A new law in Missouri that makes it illegal for teachers to privately contact current or former students on Facebook and other social networking sites is not a friend of education, teaching professionals told CNN on Monday.
The bill, sponsored by Sen. Jane Cunningham and signed into law by Gov. Jay Nixon, is set to take effect August 28, about two weeks after the school year has started for the majority of Missouri schools.
Cunningham was quick to point out Monday that despite what was being circulated on the Web about the law it didn't stop teachers from talking to students online.
"The law doesn't prohibit social media contact," Cunningham told CNN. "If anybody says it does then they have not read the law," she said. "It just stops exclusivity, we just want those conversations to be available to the parents and school districts,” Cunningham said.
So while social networking sites would be OK - as long as the communication was public - conversations that take place, say, in Facebook's built-in e-mail feature or Twitter's direct messaging feature may be unlawful.
When the bill was signed into law last month Cunningham said the measure was needed to make sure schools were aware of sexual misconduct by potential hires and employees.
The controversial section of the law says teachers “cannot have a non-work-related website that allows exclusive access with a current or former student.”

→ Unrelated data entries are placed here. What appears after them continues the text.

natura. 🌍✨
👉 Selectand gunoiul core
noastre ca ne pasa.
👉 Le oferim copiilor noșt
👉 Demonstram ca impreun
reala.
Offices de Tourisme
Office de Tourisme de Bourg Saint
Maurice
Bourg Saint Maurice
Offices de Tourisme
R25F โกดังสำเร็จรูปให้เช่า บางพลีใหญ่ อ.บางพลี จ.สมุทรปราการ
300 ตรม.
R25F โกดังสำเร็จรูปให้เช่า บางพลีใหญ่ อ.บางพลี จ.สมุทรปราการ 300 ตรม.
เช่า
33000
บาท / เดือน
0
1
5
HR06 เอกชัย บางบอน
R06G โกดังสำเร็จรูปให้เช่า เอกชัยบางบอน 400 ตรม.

Tony Rothert, legal director of the ACLU of Eastern Missouri, said his chapter is investigating whether that portion of the law violates the First Amendment rights of teachers.

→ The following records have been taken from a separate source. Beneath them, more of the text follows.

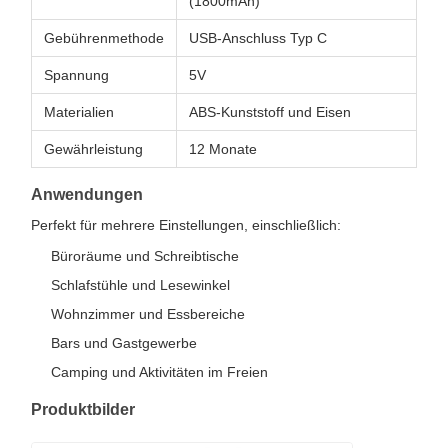
(1800mAh)
Gebührenmethode
USB-Anschluss Typ C
Spannung
5V
Materialien
ABS-Kunststoff und Eisen
Gewährleistung
12 Monate
Anwendungen
Perfekt für mehrere Einstellungen, einschließlich:
Büroräume und Schreibtische
Schlafstühle und Lesewinkel
Wohnzimmer und Essbereiche
Bars und Gastgewerbe
Camping und Aktivitäten im Freien
Produktbilder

“The real danger of the law is that it will chill teachers in engaging in communication not only with students but silence them and prevent them from using the Internet and social networking sites for communicating their personal beliefs about anything really, not just school matters.”
Rothert said the law appears to curtail freedom of speech, “effectively taking them (teachers) out from using social networking for political discussions or anything else.”

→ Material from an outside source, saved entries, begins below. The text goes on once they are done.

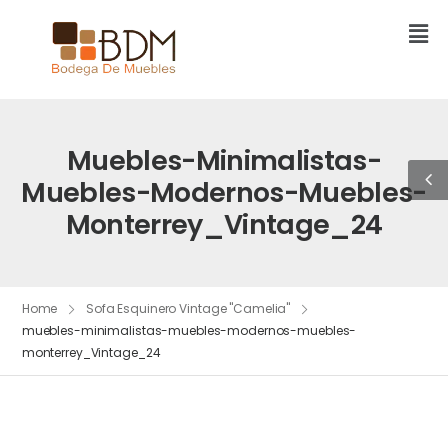
Muebles-Minimalistas-
Muebles-Modernos-Muebles-
Monterrey_Vintage_24
Home
Sofa Esquinero Vintage "Camelia"
muebles-minimalistas-muebles-modernos-muebles-
monterrey_Vintage_24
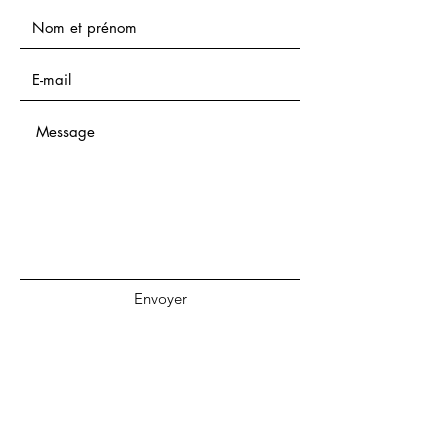
Envoyer
S'abonner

The law will be called the “Amy Hestir Student Protection Act,” in honor of Amy Hestir, a then-13-year-old who was sexually assaulted by her teacher. The law will also govern hiring referrals for teaching candidates as a way to record sexual misconduct by educators and ensure they don’t hop from district to district.
Vicki Sauter, professor of information systems at the University of Missouri—St. Louis, and a technology advocate who runs social networking workshops for students, said the law is misguided.
“If we’re going to get through to the kids, my philosophy is that you have to get on their level and talk to them their way,” she said. “Their way these days is electronically. What this (law) is doing is taking away a tool that a teacher can use to communicate with their students.”
Sauter said that she understood the law’s intentions though. “The other side of it of course is that there are bad people (predators) out there who are going to do bad things.”
“There are social media sites like LinkedIn where a student may want to put together a page for their career and get advice from a teacher. With this law they can’t do that, so I think it’s short sighted,” she said.
Todd Fuller, a spokesman for the Missouri State Teachers Association, said the law is a beneficial but creates "some gray areas regarding teacher-student communication and we think it’s going to be clarified within local districts."
He said the onus is on teachers to make sure they are in compliance with the new law. "We have told teachers they need to talk to their specific districts and let them know if they find potential problems," Fuller said.